Each line with the word "coordinate" must appear in the answer, copied from the records.

◆ **RECORDS FOR THIS TASK**
- - -

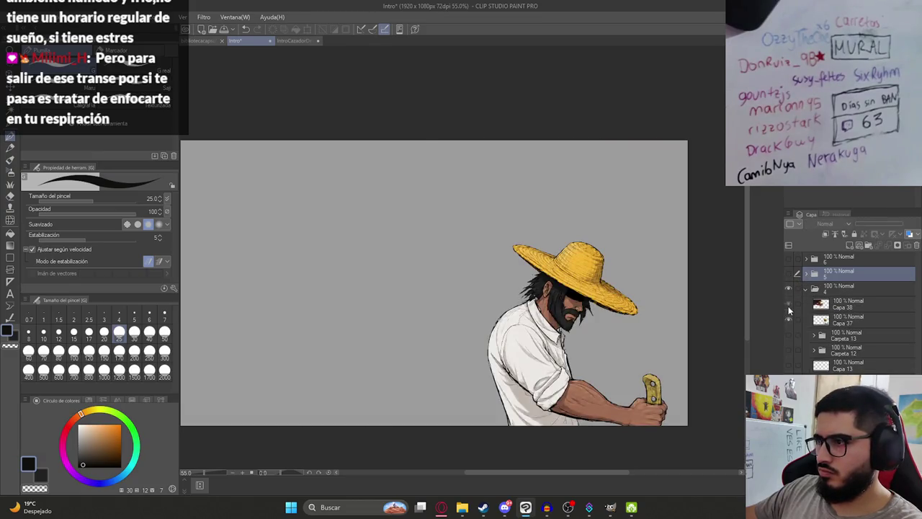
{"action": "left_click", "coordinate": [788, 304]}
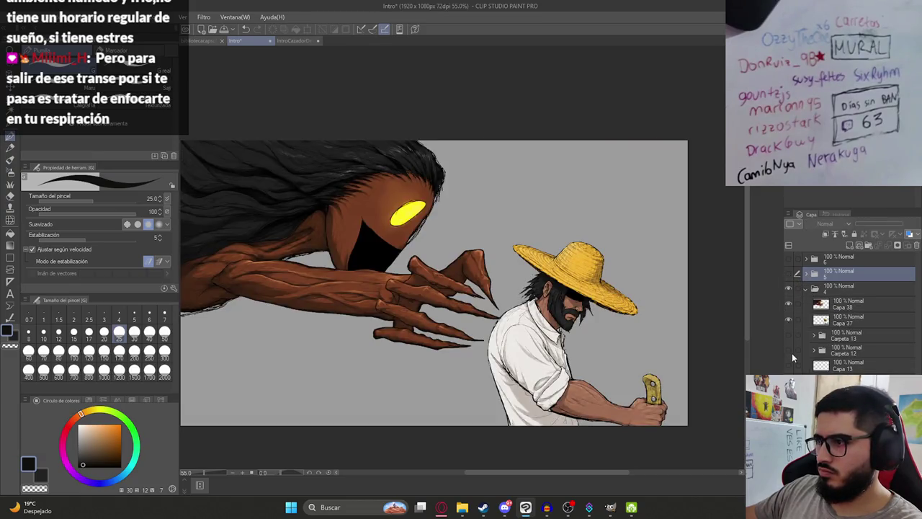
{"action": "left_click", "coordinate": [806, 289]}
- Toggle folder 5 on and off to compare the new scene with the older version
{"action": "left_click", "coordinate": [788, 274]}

- - -

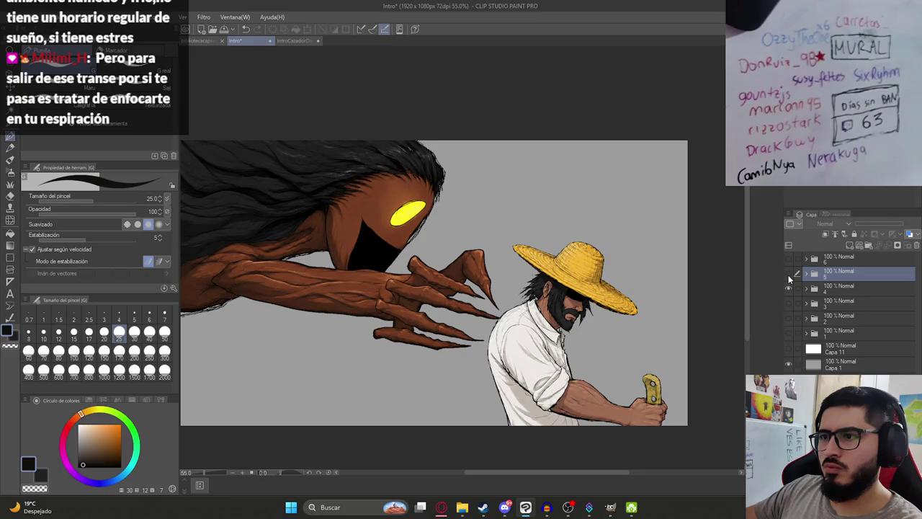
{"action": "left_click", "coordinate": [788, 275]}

- - -

◆ **WORKED SOLUTION**
{"action": "left_click", "coordinate": [788, 304]}
{"action": "left_click", "coordinate": [806, 289]}
{"action": "left_click", "coordinate": [788, 274]}
{"action": "left_click", "coordinate": [788, 275]}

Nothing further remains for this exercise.